The unholy union of Funeral Mist’s Arioch and Marduk unleashed sonic black metal hell of a variety rarely seen – and firing new life into the Swedish war machine as it did so. Those breathless words of demonic plague issued forth by Mortuus, as Arioch’s not-so-alter-ego in Marduk is known, has now become so much a part of the band that it’s difficult to imagine the panzer tank-obsessed foursome without him. With a flair for uneasy atmosphere and artistry of ugliness, Daniel Rostén has provided every album since Plague Angel (but Rom 5:12 and Wormwood both soar on wings of black, belching smoke like no others) with an extra dimension that made them into something so utterly different to anything else out there I find it hard to appreciate other bands immediately after a session with the blitzkrieg bleeding through my speakers or witnessing live onslaught.

So if Wormwood and Funeral Mist’s Marantha, both in the same year, felt like the absolute peak of Arioch / Mortuus’ combined powers – then it does feel a little bit like the Marduk has taken back some artistic ground more recently. First with Frontschwein (where admittedly Mortuus’ need for a bit of atmosphere and experimentation still seemed very much a part of the formula) and now to Viktoria, where I couldn’t help feel a little bit like it was an album that could have been written for pretty much any black metal vocalist. I’m intrigued by the fact Arioch has chosen to release this just as Marduk’s return to the source seems to have been complete. Maybe we can put the latter down to an aggressive ‘f*** you’ to some of the recent wave of bandwagon-jumping complaints about a band that never even tried to be right on (but at the same time you have to look really really hard to find anything more offensive than an unhealthy obsession with the Wehrmacht at a time when you’re likely to read far more offensive spoutings in the average Facebook or Twitter posting). I do hope Mortuus and Marduk stick together because it is a union that has lightened my days and darkened my nights perhaps more than any but a handful of bands over the past decade.

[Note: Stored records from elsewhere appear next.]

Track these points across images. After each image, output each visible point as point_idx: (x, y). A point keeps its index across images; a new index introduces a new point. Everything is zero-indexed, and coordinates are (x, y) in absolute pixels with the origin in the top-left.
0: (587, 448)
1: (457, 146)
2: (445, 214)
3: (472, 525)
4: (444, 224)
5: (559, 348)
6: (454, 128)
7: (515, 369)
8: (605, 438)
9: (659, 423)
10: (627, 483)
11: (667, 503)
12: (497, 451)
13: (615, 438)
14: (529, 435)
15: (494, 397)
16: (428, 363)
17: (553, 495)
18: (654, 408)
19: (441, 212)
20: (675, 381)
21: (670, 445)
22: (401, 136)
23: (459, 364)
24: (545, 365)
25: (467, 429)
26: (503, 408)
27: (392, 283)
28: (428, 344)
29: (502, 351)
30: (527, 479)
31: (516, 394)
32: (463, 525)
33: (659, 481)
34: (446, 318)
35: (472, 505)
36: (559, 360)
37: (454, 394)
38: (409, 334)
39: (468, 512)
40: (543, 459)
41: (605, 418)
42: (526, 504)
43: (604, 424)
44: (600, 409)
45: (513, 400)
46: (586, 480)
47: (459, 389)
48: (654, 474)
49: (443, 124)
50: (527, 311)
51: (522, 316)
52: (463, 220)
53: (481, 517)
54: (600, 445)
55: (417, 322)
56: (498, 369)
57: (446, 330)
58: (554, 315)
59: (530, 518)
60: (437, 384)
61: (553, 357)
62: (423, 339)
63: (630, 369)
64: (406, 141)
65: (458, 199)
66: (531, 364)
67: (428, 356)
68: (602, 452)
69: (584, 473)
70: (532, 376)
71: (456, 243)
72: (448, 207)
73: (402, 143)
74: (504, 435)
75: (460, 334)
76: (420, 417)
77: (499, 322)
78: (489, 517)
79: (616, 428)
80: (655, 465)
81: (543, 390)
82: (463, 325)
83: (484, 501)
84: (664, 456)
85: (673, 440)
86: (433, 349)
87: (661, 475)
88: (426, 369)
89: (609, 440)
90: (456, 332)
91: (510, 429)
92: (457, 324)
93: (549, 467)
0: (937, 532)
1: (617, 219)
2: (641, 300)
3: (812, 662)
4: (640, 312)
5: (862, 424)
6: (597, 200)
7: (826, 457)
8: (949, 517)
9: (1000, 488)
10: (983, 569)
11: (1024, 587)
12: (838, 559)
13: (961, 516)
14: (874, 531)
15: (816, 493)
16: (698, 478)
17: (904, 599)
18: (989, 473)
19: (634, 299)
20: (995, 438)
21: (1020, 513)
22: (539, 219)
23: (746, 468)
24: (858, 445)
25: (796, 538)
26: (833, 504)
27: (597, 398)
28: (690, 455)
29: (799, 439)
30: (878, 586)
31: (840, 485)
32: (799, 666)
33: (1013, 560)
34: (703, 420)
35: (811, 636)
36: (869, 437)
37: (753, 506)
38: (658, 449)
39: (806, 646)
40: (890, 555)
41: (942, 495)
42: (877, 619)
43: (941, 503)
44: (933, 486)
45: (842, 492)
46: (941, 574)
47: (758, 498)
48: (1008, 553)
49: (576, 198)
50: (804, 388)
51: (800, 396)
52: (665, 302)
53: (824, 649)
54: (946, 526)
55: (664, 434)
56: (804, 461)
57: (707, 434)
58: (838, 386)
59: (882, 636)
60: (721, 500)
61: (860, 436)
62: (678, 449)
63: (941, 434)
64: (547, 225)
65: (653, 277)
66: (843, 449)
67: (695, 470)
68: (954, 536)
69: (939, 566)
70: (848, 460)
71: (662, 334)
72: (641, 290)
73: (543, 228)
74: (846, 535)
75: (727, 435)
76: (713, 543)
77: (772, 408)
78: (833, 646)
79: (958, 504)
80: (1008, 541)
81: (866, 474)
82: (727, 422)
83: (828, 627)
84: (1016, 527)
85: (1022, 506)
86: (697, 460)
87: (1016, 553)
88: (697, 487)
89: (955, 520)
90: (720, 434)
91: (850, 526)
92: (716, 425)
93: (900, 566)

So with Marduk once more performing the blitzkrieg bop, all this makes this latest serving of writhing, anti-religious menace from Funeral Mist all the more timely and welcome. Almost a decade after his last release, Arioch is back to provide us with a window onto the other side – and if his vision of what’s waiting for us is accurate, may you live forever on this blessed mortal plane. Because what’s coming next is going to flay your wretched soul. Again and again for all eternity. Virtually all the tracks have Arioch’s insane trademark hooks that almost needlessly add spice to the darkly satisfying basic formula of sliding riffs that spiral down like the blues played through a demonically infested amp and richly and rhythmically delivered vocals that leave him in a field of one.

Kicking off with the sounds of a hollering US evangelist soon consumed by gurgling vocals, the introduction of a simmering bass line, and then a scything riff that opens fire into a searing assault that would even stay a full-frontal advance from Marduk itself. But Funeral Mist’s pedigree is in providing the kind of ugly emotion and the deft texture in riffs, varying tempos and classy touches when other bands would have just moved on to the next thing. The album may be held up, at least initially, by pillars like the attention-grabbing Cockatrice. But a corrupt attention to mail-fisted black metal intensity and detail even reveals itself in heads-down, mid-tempo chugging tracks like Naught But Death that suggests nothing here has been left to chance. Each of the tracks proves itself worthy in the final analysis as Arioch lets fly the pent up, grotesque genius that has felt on recent albums that it might get completely subsumed into Marduk’s steel-barbed caterpillar tracks.

This time round, part of the entertainment comes from some of the contrasting vocal styles (a wheezy, breathless strain playing off nicely against a violent roar on the opener) as well as the blasting beats that make Hekatomb much more a cousin of Wormwood and Serpent Sermon than Marantha. But those who fell for the more atmospheric moments back then, like the proverbial fallen angel for the delights of the world below, can satisfy themselves with the 7 and a-half minute Metamorphosis which rises and falls like the smooth, oily waves of a pitch black ocean unsettled by lurching presences below. Other tracks are wonderfully sweetened by aesthetic touches that make you realise we are in the presence of someone whose blackened genius is undeniable. The grandiose theatre of Marantha no doubt holds a special place in the hearts of the average Funeral Mist fan. But this is more a series of tactical strikes and may well leave you struggling to decide your favourite Funeral Mist album in the days that follow your first few spins.

By a whisker, my favourite track may just be Hosanna – a heartfelt roar in the face of the blind, single-minded monotheism. But even then there’s plenty left in the tank for the final six-minute Pallor Mortis which maintains the vortex of irrepressible anger, pain and ecstasy right until the final bars. Arioch is back. So just bathe in this pitch black void of religious rebellion and let the chilling mist seep into each and every pore.